Why would you want to write fast code? You should want to write cognitively plausible code!
That said, you may wish your simulation to run faster, that is, to simulate faster than real time. There are a few hints we can already note, although does not appear to have been an as active an area of work as for Soar.
* turn off the real-time setting, which delays ACT-R so that it appears to run in real time. (pm-set-params :real-time nil)
* turn off as many tracing variables as you can find. It is the printing of the trace that slows you down the most.
* reduce function calls to your own trace functions or to special computations, where possible.
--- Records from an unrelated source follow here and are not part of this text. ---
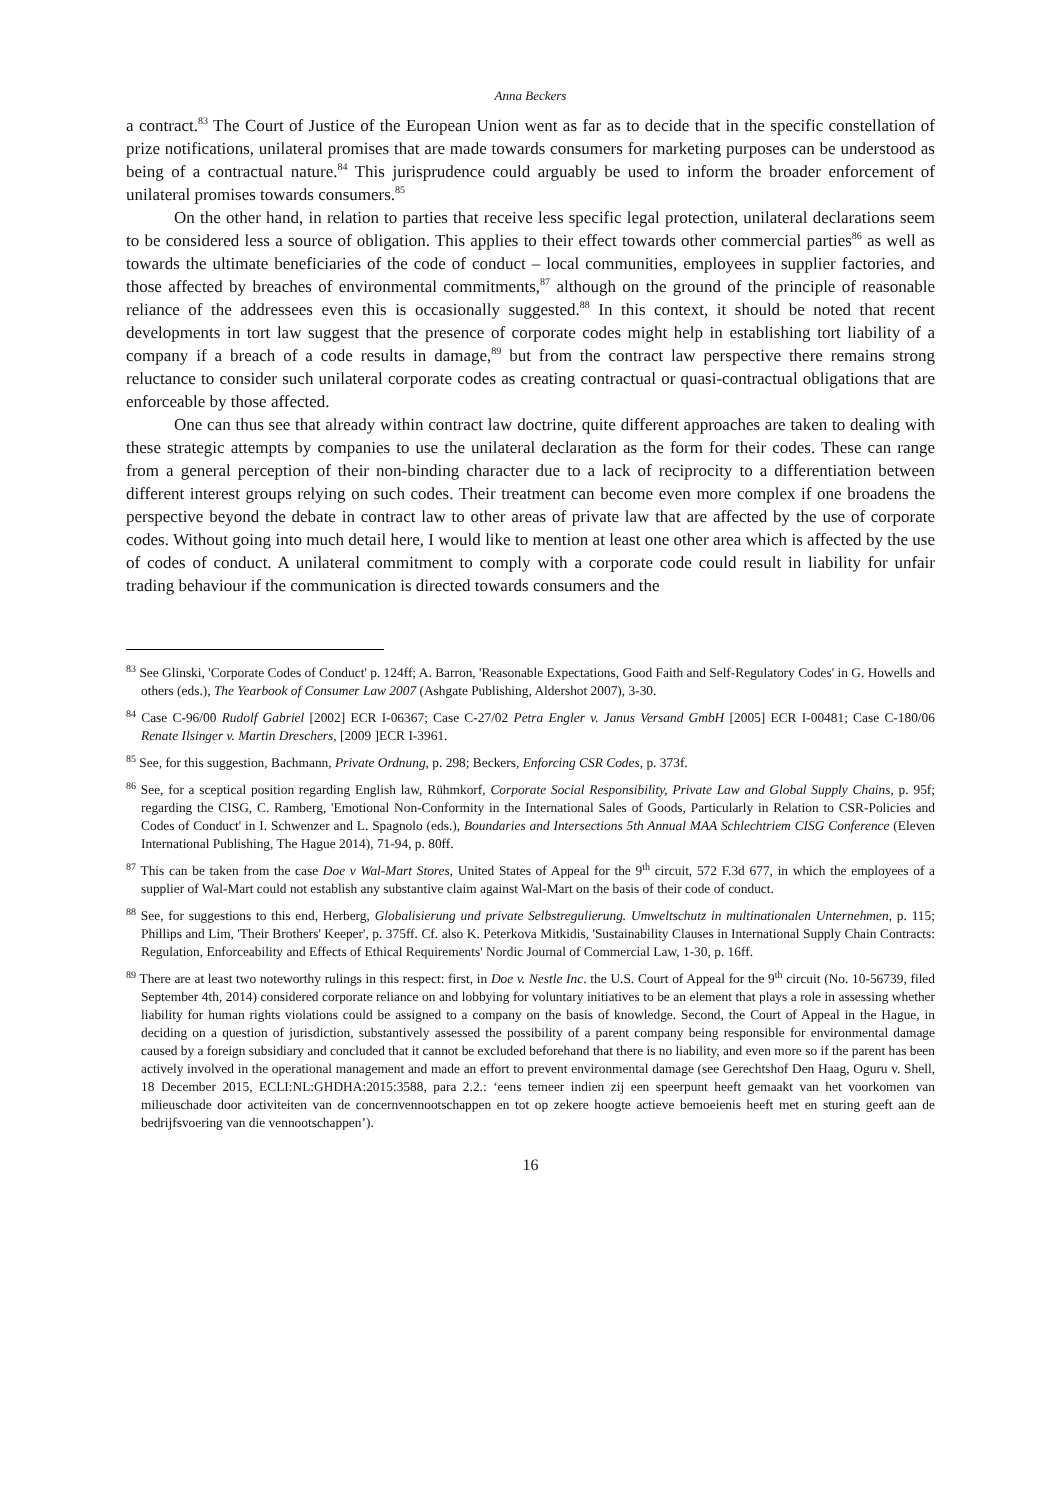Anna Beckers
a contract.<sup>83</sup> The Court of Justice of the European Union went as far as to decide that in the specific constellation of prize notifications, unilateral promises that are made towards consumers for marketing purposes can be understood as being of a contractual nature.<sup>84</sup> This jurisprudence could arguably be used to inform the broader enforcement of unilateral promises towards consumers.<sup>85</sup>
On the other hand, in relation to parties that receive less specific legal protection, unilateral declarations seem to be considered less a source of obligation. This applies to their effect towards other commercial parties<sup>86</sup> as well as towards the ultimate beneficiaries of the code of conduct – local communities, employees in supplier factories, and those affected by breaches of environmental commitments,<sup>87</sup> although on the ground of the principle of reasonable reliance of the addressees even this is occasionally suggested.<sup>88</sup> In this context, it should be noted that recent developments in tort law suggest that the presence of corporate codes might help in establishing tort liability of a company if a breach of a code results in damage,<sup>89</sup> but from the contract law perspective there remains strong reluctance to consider such unilateral corporate codes as creating contractual or quasi-contractual obligations that are enforceable by those affected.
One can thus see that already within contract law doctrine, quite different approaches are taken to dealing with these strategic attempts by companies to use the unilateral declaration as the form for their codes. These can range from a general perception of their non-binding character due to a lack of reciprocity to a differentiation between different interest groups relying on such codes. Their treatment can become even more complex if one broadens the perspective beyond the debate in contract law to other areas of private law that are affected by the use of corporate codes. Without going into much detail here, I would like to mention at least one other area which is affected by the use of codes of conduct. A unilateral commitment to comply with a corporate code could result in liability for unfair trading behaviour if the communication is directed towards consumers and the
<sup>83</sup> See Glinski, 'Corporate Codes of Conduct' p. 124ff; A. Barron, 'Reasonable Expectations, Good Faith and Self-Regulatory Codes' in G. Howells and others (eds.), The Yearbook of Consumer Law 2007 (Ashgate Publishing, Aldershot 2007), 3-30.
<sup>84</sup> Case C-96/00 Rudolf Gabriel [2002] ECR I-06367; Case C-27/02 Petra Engler v. Janus Versand GmbH [2005] ECR I-00481; Case C-180/06 Renate Ilsinger v. Martin Dreschers, [2009 ]ECR I-3961.
<sup>85</sup> See, for this suggestion, Bachmann, Private Ordnung, p. 298; Beckers, Enforcing CSR Codes, p. 373f.
<sup>86</sup> See, for a sceptical position regarding English law, Rühmkorf, Corporate Social Responsibility, Private Law and Global Supply Chains, p. 95f; regarding the CISG, C. Ramberg, 'Emotional Non-Conformity in the International Sales of Goods, Particularly in Relation to CSR-Policies and Codes of Conduct' in I. Schwenzer and L. Spagnolo (eds.), Boundaries and Intersections 5th Annual MAA Schlechtriem CISG Conference (Eleven International Publishing, The Hague 2014), 71-94, p. 80ff.
<sup>87</sup> This can be taken from the case Doe v Wal-Mart Stores, United States of Appeal for the 9<sup>th</sup> circuit, 572 F.3d 677, in which the employees of a supplier of Wal-Mart could not establish any substantive claim against Wal-Mart on the basis of their code of conduct.
<sup>88</sup> See, for suggestions to this end, Herberg, Globalisierung und private Selbstregulierung. Umweltschutz in multinationalen Unternehmen, p. 115; Phillips and Lim, 'Their Brothers' Keeper', p. 375ff. Cf. also K. Peterkova Mitkidis, 'Sustainability Clauses in International Supply Chain Contracts: Regulation, Enforceability and Effects of Ethical Requirements' Nordic Journal of Commercial Law, 1-30, p. 16ff.
<sup>89</sup> There are at least two noteworthy rulings in this respect: first, in Doe v. Nestle Inc. the U.S. Court of Appeal for the 9<sup>th</sup> circuit (No. 10-56739, filed September 4th, 2014) considered corporate reliance on and lobbying for voluntary initiatives to be an element that plays a role in assessing whether liability for human rights violations could be assigned to a company on the basis of knowledge. Second, the Court of Appeal in the Hague, in deciding on a question of jurisdiction, substantively assessed the possibility of a parent company being responsible for environmental damage caused by a foreign subsidiary and concluded that it cannot be excluded beforehand that there is no liability, and even more so if the parent has been actively involved in the operational management and made an effort to prevent environmental damage (see Gerechtshof Den Haag, Oguru v. Shell, 18 December 2015, ECLI:NL:GHDHA:2015:3588, para 2.2.: ‘eens temeer indien zij een speerpunt heeft gemaakt van het voorkomen van milieuschade door activiteiten van de concernvennootschappen en tot op zekere hoogte actieve bemoeienis heeft met en sturing geeft aan de bedrijfsvoering van die vennootschappen’).
16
* if you are interacting with an external simulation, you can speed up your model by creating an abstract version of the simulation.
* in extreme cases, rarely done, you might simply create a function that describes what the model will do, and evaluate that function in lisp or your favorite language.
An example of this done with Soar is available at: acs.ist.psu.edu/papers/ritterW98.pdf
Ritter, F. E., & Wallach, D. P. (1998). Models of two-person games in ACT-R and Soar. In Proceedings of the Second European Conference on Cognitive Modelling. 202-203. Thrumpton: Nottingham University Press.
This approach is often used in mathematical psychology, an area related to cognitive modeling.